O valor de confiar nas novas gerações

A Account Business da LPM, Carolina Duarte, reflete sobre de que forma a opinião dos mais jovens nem sempre é tida em conta e que consequências isso pode trazer para as marcas que procuram relevância cultural.

Na perspetiva de quem trabalha na área do Marketing, muitas vezes, a criatividade está diretamente associada à experiência. Anos de mercado, campanhas acumuladas, erros cometidos e lições aprendidas. Tudo isso continua a ser importante. No entanto, há uma pergunta que vale a pena fazer: quando foi a última vez que confiámos verdadeiramente em quem ainda não teve tempo de acumular todos estes elementos?

A Geração Z cresceu num contexto diferente de qualquer geração anterior. Não somos consumidores passivos das marcas. Pelo contrário, as marcas lidam, agora, com uma geração mais atenta, mais crítica e mais disposta a questionar aquilo que não faz sentido ou que não é totalmente claro. Mais do que simplesmente consumir, a nossa geração observa, comenta, partilha e influencia. Neste processo, acaba por ter um papel cada vez mais relevante na própria construção ou destruição da reputação das marcas e, consequentemente, no consumo das mesmas.

Ainda assim, em muitas organizações, a idade continua a funcionar como um filtro invisível. Ideias vindas de profissionais mais novos são frequentemente recebidas com um “ainda é cedo” ou um “precisas de mais experiência”. A intenção pode ser proteger processos ou garantir qualidade, mas o efeito muitas vezes é outro: limita-se o espaço para novos pontos de vista.

Além disso, cria-se frequentemente uma onda de desmotivação. Quando as ideias são sistematicamente colocadas em segundo plano por causa da idade ou do tempo de carreira, o entusiasmo inicial dá lugar à hesitação. Quem chega com vontade de contribuir começa a questionar se vale a pena falar, e a criatividade, que depende precisamente desse passo crucial, acaba por perder espaço.

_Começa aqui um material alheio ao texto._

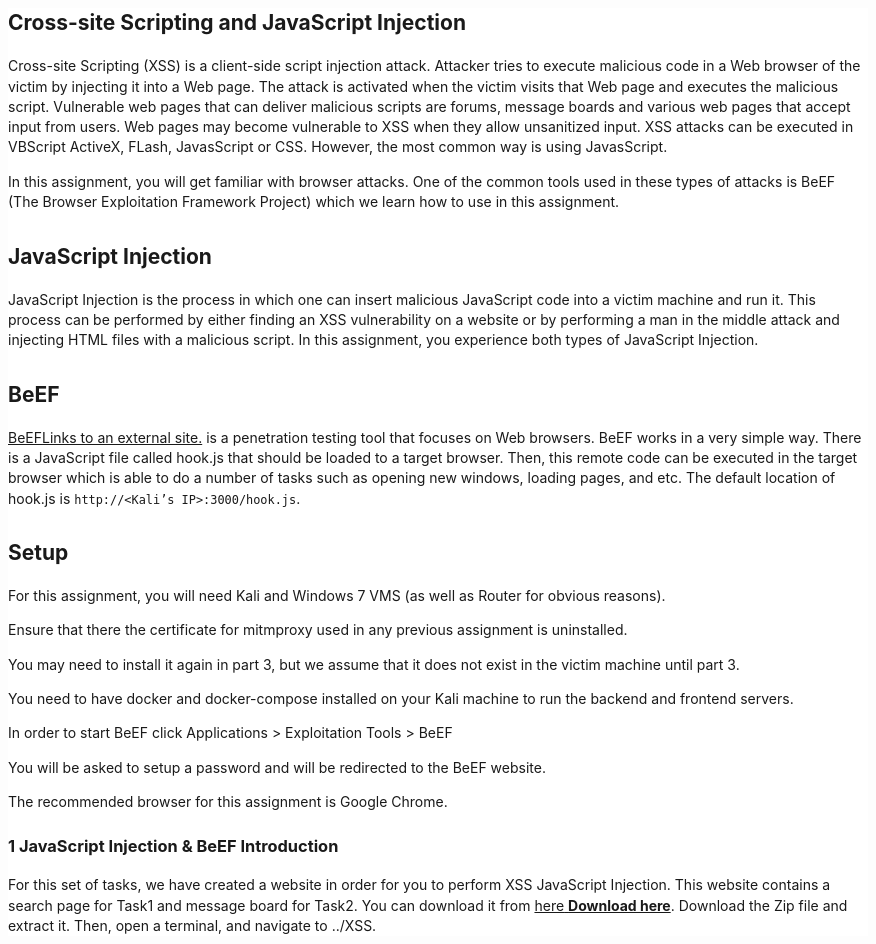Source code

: ## Cross-site Scripting and JavaScript Injection

Cross-site Scripting (XSS) is a client-side script injection attack. Attacker tries to execute malicious code in a Web browser of the victim by injecting it into a Web page. The attack is activated when the victim visits that Web page and executes the malicious script. Vulnerable web pages that can deliver malicious scripts are forums, message boards and various web pages that accept input from users. Web pages may become vulnerable to XSS when they allow unsanitized input. XSS attacks can be executed in VBScript ActiveX, FLash, JavasScript or CSS. However, the most common way is using JavasScript.

In this assignment, you will get familiar with browser attacks. One of the common tools used in these types of attacks is BeEF (The Browser Exploitation Framework Project) which we learn how to use in this assignment.

## JavaScript Injection

JavaScript Injection is the process in which one can insert malicious JavaScript code into a victim machine and run it. This process can be performed by either finding an XSS vulnerability on a website or by performing a man in the middle attack and injecting HTML files with a malicious script. In this assignment, you experience both types of JavaScript Injection.

## BeEF

[BeEF![]()Links to an external site.](https://beefproject.com/) is a penetration testing tool that focuses on Web browsers. BeEF works in a very simple way. There is a JavaScript file called hook.js that should be loaded to a target browser. Then, this remote code can be executed in the target browser which is able to do a number of tasks such as opening new windows, loading pages, and etc. The default location of hook.js is `http://<Kali’s IP>:3000/hook.js`.

## Setup

For this assignment, you will need Kali and Windows 7 VMS (as well as Router for obvious reasons).

Ensure that there the certificate for mitmproxy used in any previous assignment is uninstalled.

You may need to install it again in part 3, but we assume that it does not exist in the victim machine until part 3.

You need to have docker and docker-compose installed on your Kali machine to run the backend and frontend servers.

In order to start BeEF click Applications > Exploitation Tools > BeEF

You will be asked to setup a password and will be redirected to the BeEF website.

The recommended browser for this assignment is Google Chrome.

### 1 JavaScript Injection & BeEF Introduction

For this set of tasks, we have created a website in order for you to perform XSS JavaScript Injection. This website contains a search page for Task1 and message board for Task2. You can download it from [here](https://canvas.sfu.ca/courses/71722/files/20618831?wrap=1 "xss.zip")[ **Download here**](https://canvas.sfu.ca/courses/71722/files/20618831/download?download_frd=1)![](). Download the Zip file and extract it. Then, open a terminal, and navigate to ../XSS.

As marcas procuram constantemente relevância cultural. Querem fazer parte das conversas, antecipar tendências e perceber como é que as pessoas pensam e consomem. No entanto, muitas vezes, essa proximidade com o presente está nas mãos daqueles que ainda não têm tempo de carreira suficiente para que a sua opinião seja considerada uma aposta segura.

Confiar em profissionais mais novos não significa abdicar da experiência e da maturidade das ideias. Significa reconhecer que a competência e o espírito disruptivo não competem entre si, mas complementam-se. Uma ideia ousada pode precisar de orientação estratégica. Uma estratégia sólida pode beneficiar de uma perspetiva menos condicionada pelos manuais.

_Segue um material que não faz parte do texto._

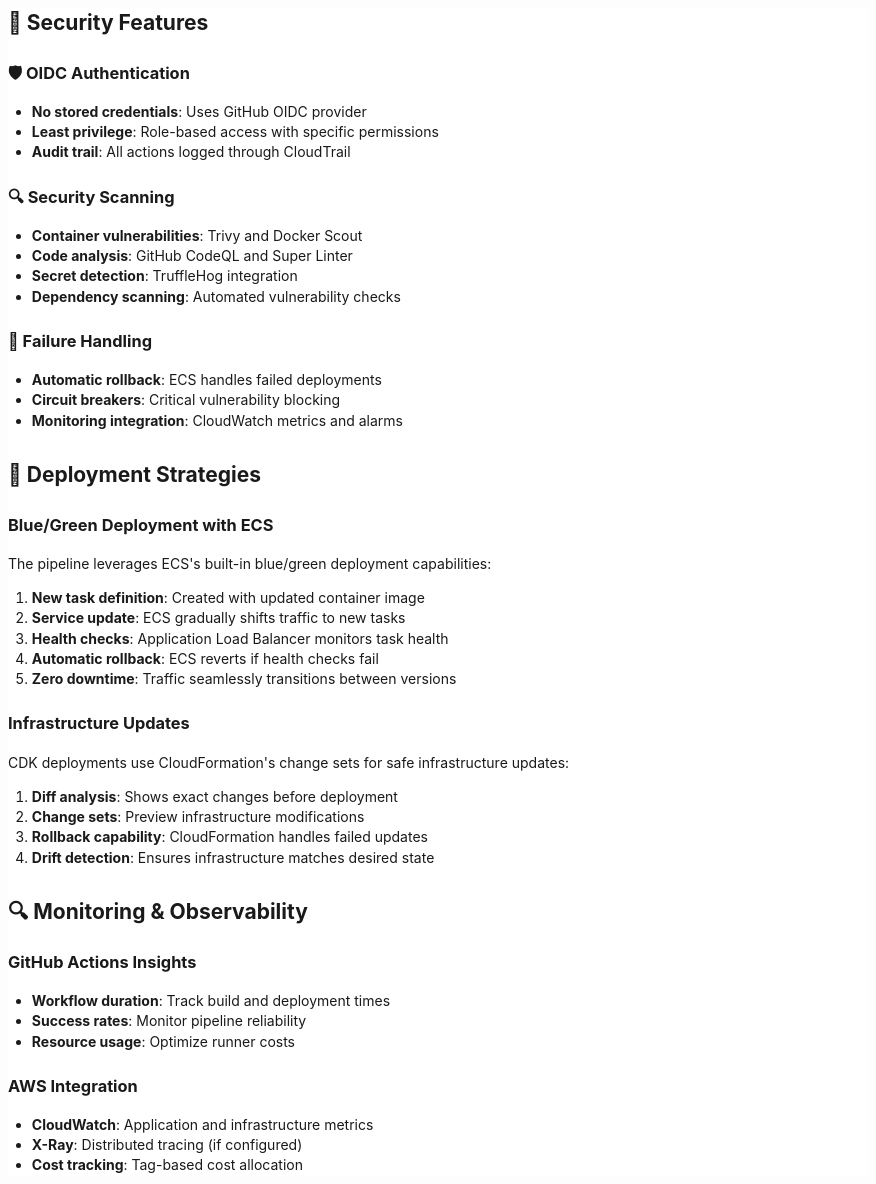 ## 🔐 Security Features

### 🛡️ OIDC Authentication
- **No stored credentials**: Uses GitHub OIDC provider
- **Least privilege**: Role-based access with specific permissions
- **Audit trail**: All actions logged through CloudTrail

### 🔍 Security Scanning
- **Container vulnerabilities**: Trivy and Docker Scout
- **Code analysis**: GitHub CodeQL and Super Linter
- **Secret detection**: TruffleHog integration
- **Dependency scanning**: Automated vulnerability checks

### 🚨 Failure Handling
- **Automatic rollback**: ECS handles failed deployments
- **Circuit breakers**: Critical vulnerability blocking
- **Monitoring integration**: CloudWatch metrics and alarms

## 🚀 Deployment Strategies

### Blue/Green Deployment with ECS
The pipeline leverages ECS's built-in blue/green deployment capabilities:

1. **New task definition**: Created with updated container image
2. **Service update**: ECS gradually shifts traffic to new tasks
3. **Health checks**: Application Load Balancer monitors task health
4. **Automatic rollback**: ECS reverts if health checks fail
5. **Zero downtime**: Traffic seamlessly transitions between versions

### Infrastructure Updates
CDK deployments use CloudFormation's change sets for safe infrastructure updates:

1. **Diff analysis**: Shows exact changes before deployment
2. **Change sets**: Preview infrastructure modifications
3. **Rollback capability**: CloudFormation handles failed updates
4. **Drift detection**: Ensures infrastructure matches desired state

## 🔍 Monitoring & Observability

### GitHub Actions Insights
- **Workflow duration**: Track build and deployment times
- **Success rates**: Monitor pipeline reliability
- **Resource usage**: Optimize runner costs

### AWS Integration
- **CloudWatch**: Application and infrastructure metrics
- **X-Ray**: Distributed tracing (if configured)
- **Cost tracking**: Tag-based cost allocation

Algumas das campanhas mais relevantes dos últimos anos nasceram precisamente dessa tensão criativa que existe entre quem conhece profundamente o mercado e quem não põe um travão às ideias arrojadas quando estas surgem. Talvez por isso se possa perguntar: há alguém mais apto a reinventar as marcas do que quem vê o mercado com olhos ainda não moldados pela rotina?